Spannungen um EU-Digitalgesetz nehmen zu: Netzagentur verteidigt europäische Regulierung
Klaus Müller, der Präsident der Bundesnetzagentur, steht fest hinter der europäischen Tech-Regulierung und weist die Kritik von US-Präsident Donald Trump entschieden zurück. Seiner Ansicht nach wird durch die Maßnahmen keineswegs die Meinungsfreiheit eingeschränkt, sondern vielmehr geschützt.

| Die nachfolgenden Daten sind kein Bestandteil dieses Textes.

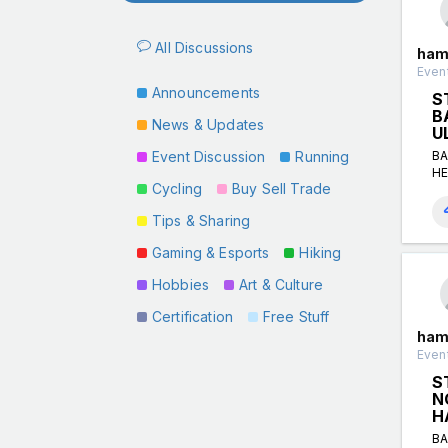
All Discussions
ham
Event
Announcements
S
B
News & Updates
U
Event Discussion
Running
BA
HE
Cycling
Buy Sell Trade
Tips & Sharing
Gaming & Esports
Hiking
Hobbies
Art & Culture
Certification
Free Stuff
ham
Event
S
N
H
BA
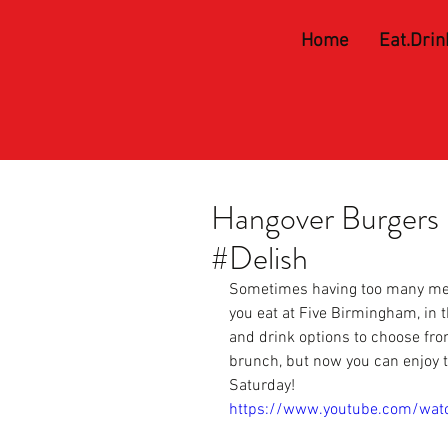
Home
Eat.Drin
Hangover Burgers 
#Delish
Sometimes having too many me
you eat at 
Five Birmingham,
 in 
and drink options to choose fro
brunch, but now you can enjoy 
Saturday!
https://www.youtube.com/wa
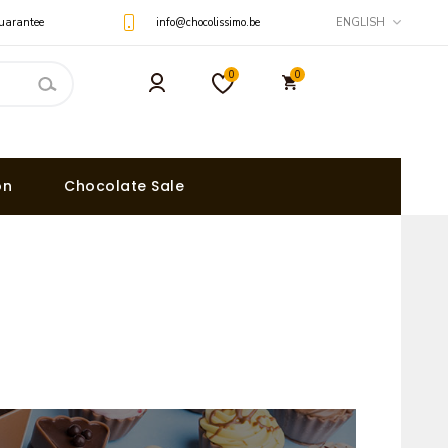
uarantee
info@chocolissimo.be
ENGLISH
0
0
on
Chocolate Sale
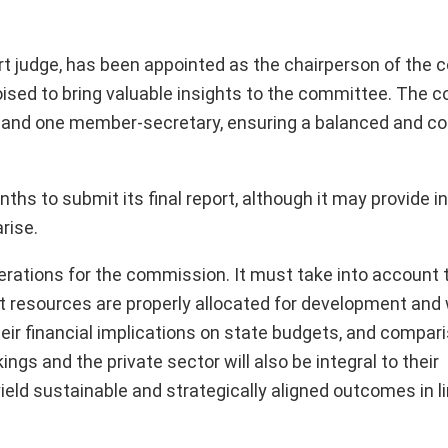
t judge, has been appointed as the chairperson of the 
 poised to bring valuable insights to the committee. The
r, and one member-secretary, ensuring a balanced and 
s to submit its final report, although it may provide i
rise.
erations for the commission. It must take into account t
t resources are properly allocated for development and 
ir financial implications on state budgets, and compar
ngs and the private sector will also be integral to their
ld sustainable and strategically aligned outcomes in li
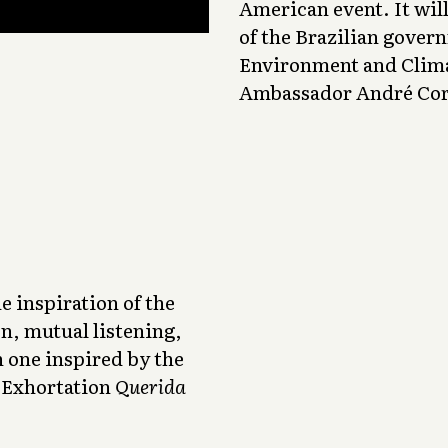
American event. It wil
of the Brazilian gover
Environment and Clima
Ambassador André Corr
e inspiration of the
n, mutual listening,
h one inspired by the
c Exhortation
Querida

Der Digital Services Act (DSA) ist ein Kernstück der europäischen Bemühungen, große Plattformen und Suchmaschinen in die Verantwortung zu nehmen, um systemische Risiken wie Wahlmanipulationen und illegale Inhalte zu minimieren. Die Bundesnetzagentur spielt hierbei eine zentrale Rolle als deutsche Koordinierungsstelle, die sowohl die Einhaltung der Vorschriften überwacht als auch die Kommunikation mit der EU pflegt und als Anlaufstelle für Nutzerbeschwerden fungiert. Plattformen, die sich nicht an die Bestimmungen halten, können mit erheblichen Strafen bis zu sechs Prozent ihres globalen Jahresumsatzes belegt werden.
Die Beziehung zwischen der EU und den USA wird durch das Gesetz auf eine harte Probe gestellt. Laut Müller ist die Kritik aus Washington, die europäische Digitalgesetze als wettbewerbsfeindlich bezeichnet, unbegründet. In einem Interview betonte er, dass die europäischen Regelungen nicht zur Debatte stehen. Müller bedauert die Verschlechterung der transatlantischen Beziehungen, die einst von Respekt und Wertschätzung geprägt waren, und macht die zunehmende Polarisierung und verbale Eskalation verantwortlich.